Debate and the Art of Memory

Today I went to a debate club competition against one of the most highly-ranked debate teams in the nation, and listened as our kids debated their kids.  I’m not confident enough to say “we won”, but I believe we did better than just “holding our own”.  I think they were impressed by the quality of our thought processes, and our presentation skills and analytical skills.  We were impressed by their ability to listen, and their skill at refuting arguments. Things to practice for the future, for both teams, I think.

What surprised me is that neither their coach, nor my colleagues on the debate team from my school, had ever gone back to some of the original sources on public speaking and argument, like pseudo-Cicero’s commentary on memory in Ad Herennium. And so my opposite number was reduced to saying, “you’ve got to signpost your speech,” which was his method of saying, “you have to build in cues into your speech, that tell your audience where it is that you’re going.”

The signposts that he had in mind of course, were “I’d like to begin by refuting the three points that my opponent made, namely…” and then naming and refuting each of them, first the first principle of the opponent, and then the second, and then the third, and then … “now I’d like to lay our our own three principles, along with the examples that best illustrate them.”

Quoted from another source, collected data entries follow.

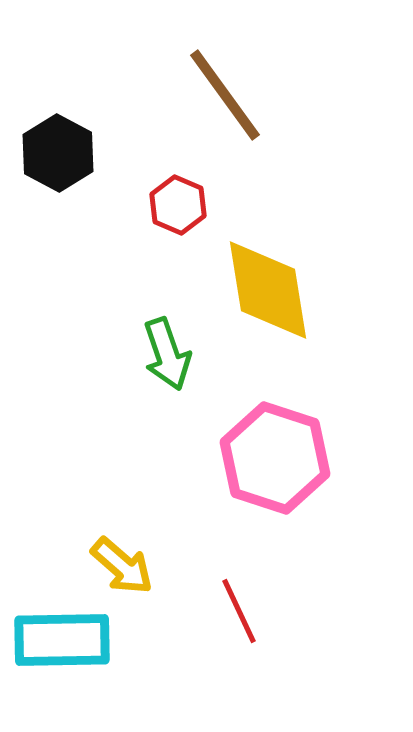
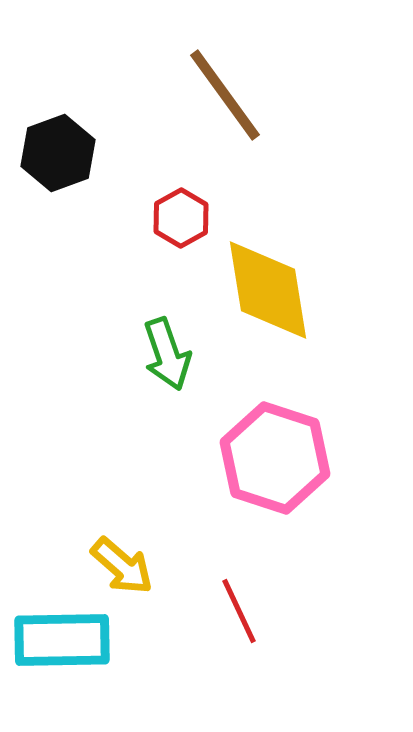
black hexagon: rotated 12 degrees clockwise
red hexagon: moved 3 px right, 13 px down; rotated 8 degrees clockwise
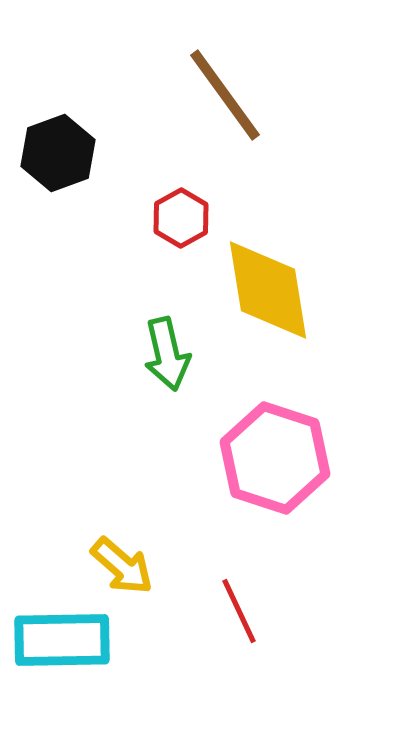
green arrow: rotated 6 degrees clockwise
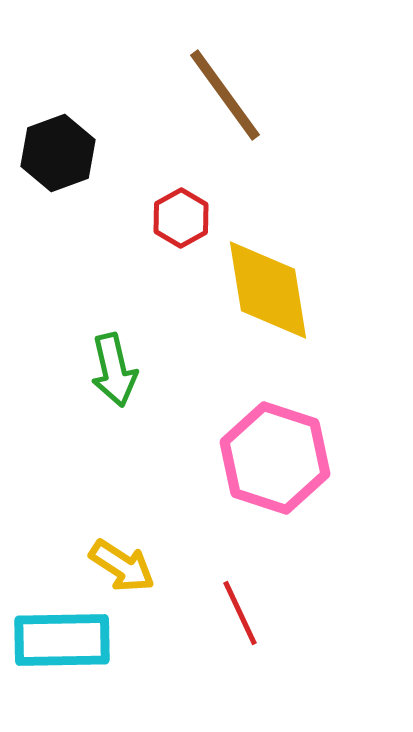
green arrow: moved 53 px left, 16 px down
yellow arrow: rotated 8 degrees counterclockwise
red line: moved 1 px right, 2 px down
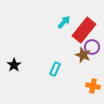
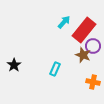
purple circle: moved 1 px right, 1 px up
orange cross: moved 4 px up
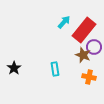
purple circle: moved 1 px right, 1 px down
black star: moved 3 px down
cyan rectangle: rotated 32 degrees counterclockwise
orange cross: moved 4 px left, 5 px up
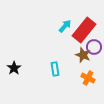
cyan arrow: moved 1 px right, 4 px down
orange cross: moved 1 px left, 1 px down; rotated 16 degrees clockwise
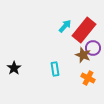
purple circle: moved 1 px left, 1 px down
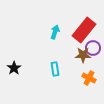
cyan arrow: moved 10 px left, 6 px down; rotated 24 degrees counterclockwise
brown star: rotated 21 degrees counterclockwise
orange cross: moved 1 px right
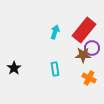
purple circle: moved 1 px left
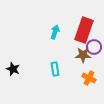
red rectangle: rotated 20 degrees counterclockwise
purple circle: moved 2 px right, 1 px up
black star: moved 1 px left, 1 px down; rotated 16 degrees counterclockwise
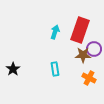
red rectangle: moved 4 px left
purple circle: moved 2 px down
black star: rotated 16 degrees clockwise
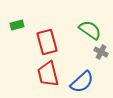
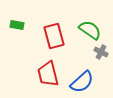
green rectangle: rotated 24 degrees clockwise
red rectangle: moved 7 px right, 6 px up
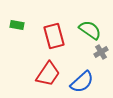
gray cross: rotated 32 degrees clockwise
red trapezoid: rotated 132 degrees counterclockwise
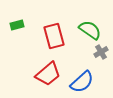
green rectangle: rotated 24 degrees counterclockwise
red trapezoid: rotated 16 degrees clockwise
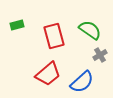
gray cross: moved 1 px left, 3 px down
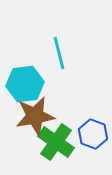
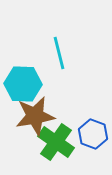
cyan hexagon: moved 2 px left; rotated 9 degrees clockwise
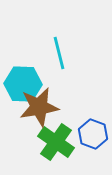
brown star: moved 4 px right, 9 px up
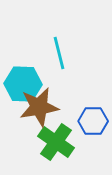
blue hexagon: moved 13 px up; rotated 20 degrees counterclockwise
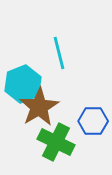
cyan hexagon: rotated 24 degrees counterclockwise
brown star: rotated 21 degrees counterclockwise
green cross: rotated 9 degrees counterclockwise
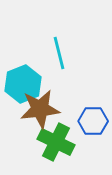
brown star: moved 1 px right, 2 px down; rotated 24 degrees clockwise
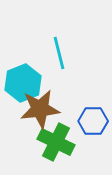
cyan hexagon: moved 1 px up
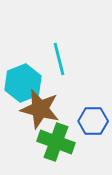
cyan line: moved 6 px down
brown star: rotated 21 degrees clockwise
green cross: rotated 6 degrees counterclockwise
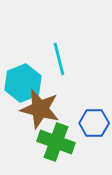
blue hexagon: moved 1 px right, 2 px down
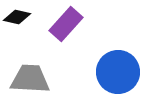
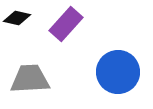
black diamond: moved 1 px down
gray trapezoid: rotated 6 degrees counterclockwise
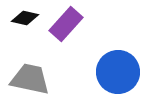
black diamond: moved 8 px right
gray trapezoid: rotated 15 degrees clockwise
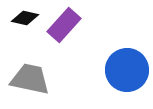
purple rectangle: moved 2 px left, 1 px down
blue circle: moved 9 px right, 2 px up
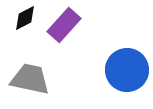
black diamond: rotated 40 degrees counterclockwise
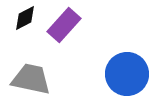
blue circle: moved 4 px down
gray trapezoid: moved 1 px right
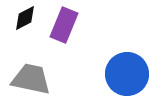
purple rectangle: rotated 20 degrees counterclockwise
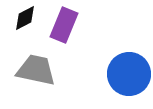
blue circle: moved 2 px right
gray trapezoid: moved 5 px right, 9 px up
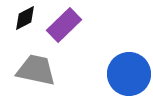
purple rectangle: rotated 24 degrees clockwise
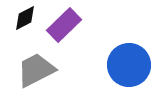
gray trapezoid: rotated 39 degrees counterclockwise
blue circle: moved 9 px up
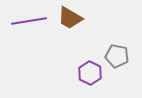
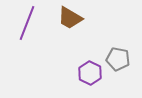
purple line: moved 2 px left, 2 px down; rotated 60 degrees counterclockwise
gray pentagon: moved 1 px right, 3 px down
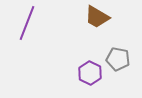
brown trapezoid: moved 27 px right, 1 px up
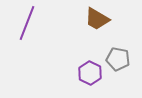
brown trapezoid: moved 2 px down
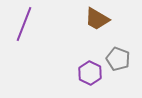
purple line: moved 3 px left, 1 px down
gray pentagon: rotated 10 degrees clockwise
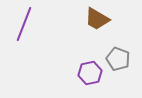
purple hexagon: rotated 20 degrees clockwise
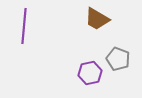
purple line: moved 2 px down; rotated 16 degrees counterclockwise
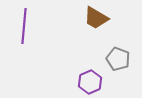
brown trapezoid: moved 1 px left, 1 px up
purple hexagon: moved 9 px down; rotated 10 degrees counterclockwise
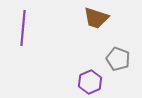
brown trapezoid: rotated 12 degrees counterclockwise
purple line: moved 1 px left, 2 px down
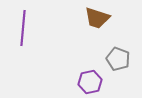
brown trapezoid: moved 1 px right
purple hexagon: rotated 10 degrees clockwise
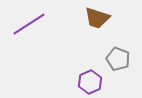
purple line: moved 6 px right, 4 px up; rotated 52 degrees clockwise
purple hexagon: rotated 10 degrees counterclockwise
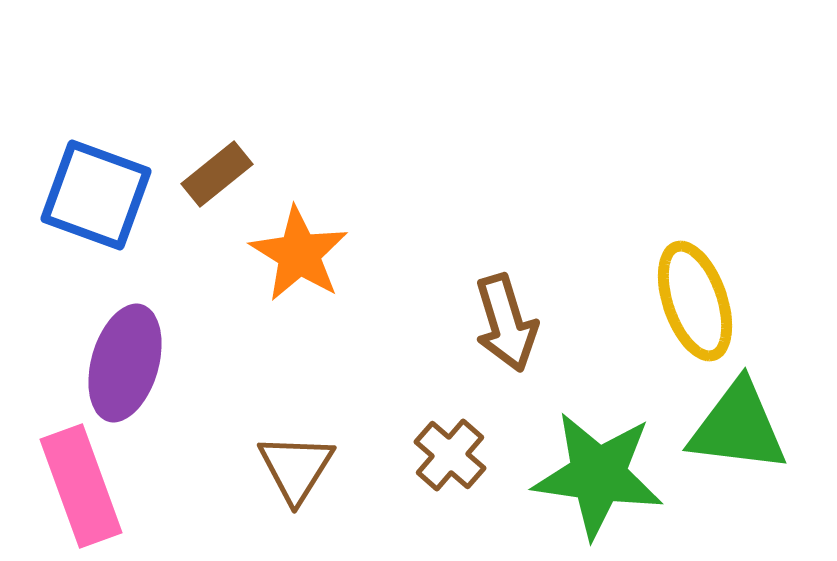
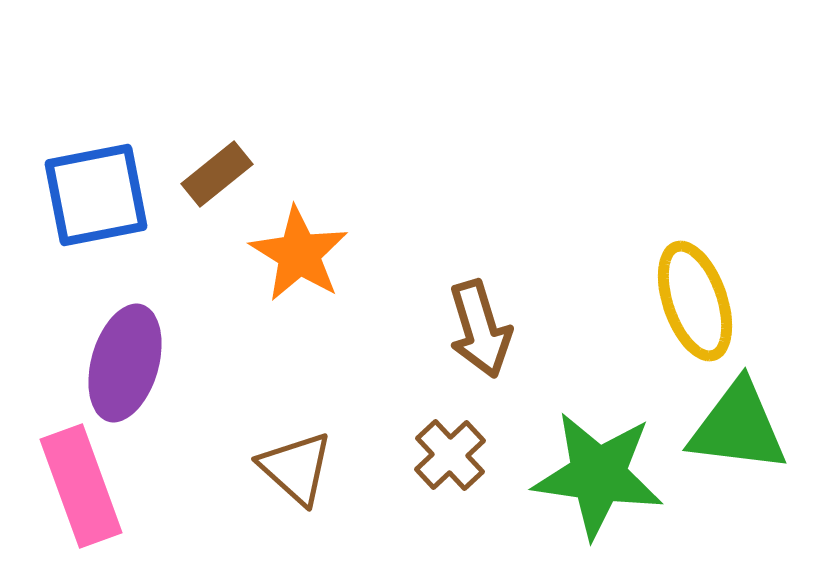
blue square: rotated 31 degrees counterclockwise
brown arrow: moved 26 px left, 6 px down
brown cross: rotated 6 degrees clockwise
brown triangle: rotated 20 degrees counterclockwise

And these signposts that he’s talking about, in fact, are rather like doorways between rooms in a Palace of Memory.

It thus aids the debater to think carefully about the space he or she builds in the imagination for storing the argument he or she intends to make.  Those signposts…

  • Good morning, my name is… and we today are arguing….
  • I’d like to refute my opponent’s several principles and examples
  • I’d like now to make four arguments for our position
  • that is why the position must fail/succeed.

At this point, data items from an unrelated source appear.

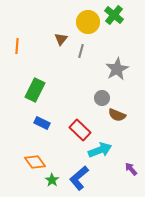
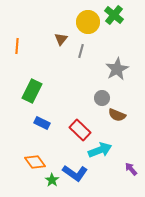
green rectangle: moved 3 px left, 1 px down
blue L-shape: moved 4 px left, 5 px up; rotated 105 degrees counterclockwise
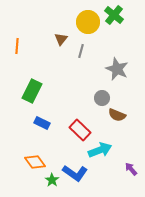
gray star: rotated 20 degrees counterclockwise
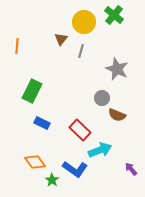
yellow circle: moved 4 px left
blue L-shape: moved 4 px up
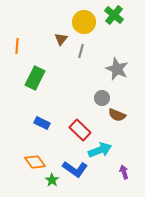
green rectangle: moved 3 px right, 13 px up
purple arrow: moved 7 px left, 3 px down; rotated 24 degrees clockwise
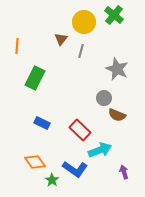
gray circle: moved 2 px right
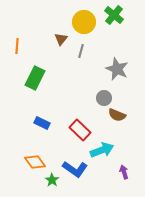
cyan arrow: moved 2 px right
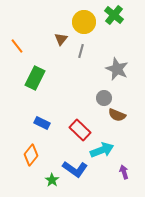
orange line: rotated 42 degrees counterclockwise
orange diamond: moved 4 px left, 7 px up; rotated 75 degrees clockwise
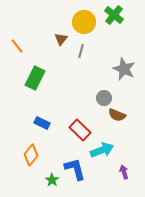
gray star: moved 7 px right
blue L-shape: rotated 140 degrees counterclockwise
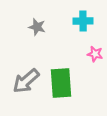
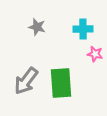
cyan cross: moved 8 px down
gray arrow: rotated 12 degrees counterclockwise
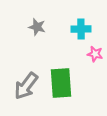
cyan cross: moved 2 px left
gray arrow: moved 5 px down
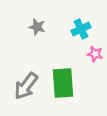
cyan cross: rotated 24 degrees counterclockwise
green rectangle: moved 2 px right
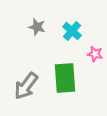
cyan cross: moved 9 px left, 2 px down; rotated 24 degrees counterclockwise
green rectangle: moved 2 px right, 5 px up
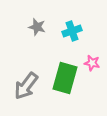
cyan cross: rotated 30 degrees clockwise
pink star: moved 3 px left, 9 px down
green rectangle: rotated 20 degrees clockwise
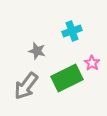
gray star: moved 24 px down
pink star: rotated 21 degrees clockwise
green rectangle: moved 2 px right; rotated 48 degrees clockwise
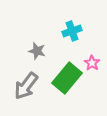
green rectangle: rotated 24 degrees counterclockwise
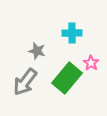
cyan cross: moved 2 px down; rotated 18 degrees clockwise
pink star: moved 1 px left
gray arrow: moved 1 px left, 4 px up
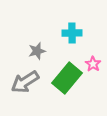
gray star: rotated 30 degrees counterclockwise
pink star: moved 2 px right, 1 px down
gray arrow: rotated 20 degrees clockwise
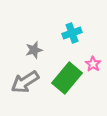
cyan cross: rotated 18 degrees counterclockwise
gray star: moved 3 px left, 1 px up
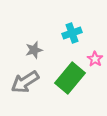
pink star: moved 2 px right, 5 px up
green rectangle: moved 3 px right
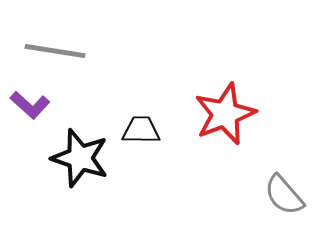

actually suggest the structure of the mental framework that one builds in the Palace of Memory, namely:

  1. A small anteroom, with a table or altar in the middle
  2. A doorway passing from it to a dark and lonely room, with two niches in each wall, and a candle beside each niche.
  3. A doorway passing from that room into a fine but long hallway with four pedestals each down the center, with a statue on each to be admired from every angle.
  4. A doorway from there to a second small anteroom with two doors, and one key on a chain that can reach one door but not the other.

Here’s how one uses such a space.  Place the argument you wish to make on the pedestal in the first anteroom, and examine it from all sides.  Then proceed to the dark and lonely room, and walk from niche to niche, placing the principle arguments of one’s opponent in each niche, going clockwise around the room.  Then go around and light a candle beside each image, revealing each such argument to be a monstrous thing when exposed to the light.  Then proceed to the long hallway, and stop to admire each of the statues in the hallway from every angle, lovingly allowing your eye and your sense to pass over every detail of them.  Finally, proceed to the last room, the second antechamber, and carefully lock the door of one’s opponent, while unlocking, and passing through, the door that represents your own argument.

The signposts, then, are the doorways, and the major elements or statements that one must make (“Good morning, Mr. Speaker, allow me to introduce myself, and let me state that we categorically oppose/support the proposition”) may be inscribed or carved on a sign above the doorway, as a reminder not to go through the doorway until specific statements are made.  The niches and pedestals in each room are used as placeholders for the images that one must use to represent each point or example that must be offered or refuted, and the chambers themselves represent the generic elements of each argument.  The opening speaker may, for example, begin in the first room, proceed quickly through the second and go directly to the third; while the opposition speaker will want to linger in the second room, and spend only a little time in the third.  The amount of time spent in the fourth and last chamber will depend on whether one is starting the debate or closing it, but the difficulty of locking and locking those two locks will help the speaker remember the tasks which are at hand in their debate.

One of today’s presenters opened the argument with a short presentation lasting 45 seconds… out of a possible five minutes.  Yet a careful survey of these four rooms would have easily served to carry her through the full five minutes, and adequate practice in such a space would have well-prepared her to run out of time, rather than lose most of it to her opponents.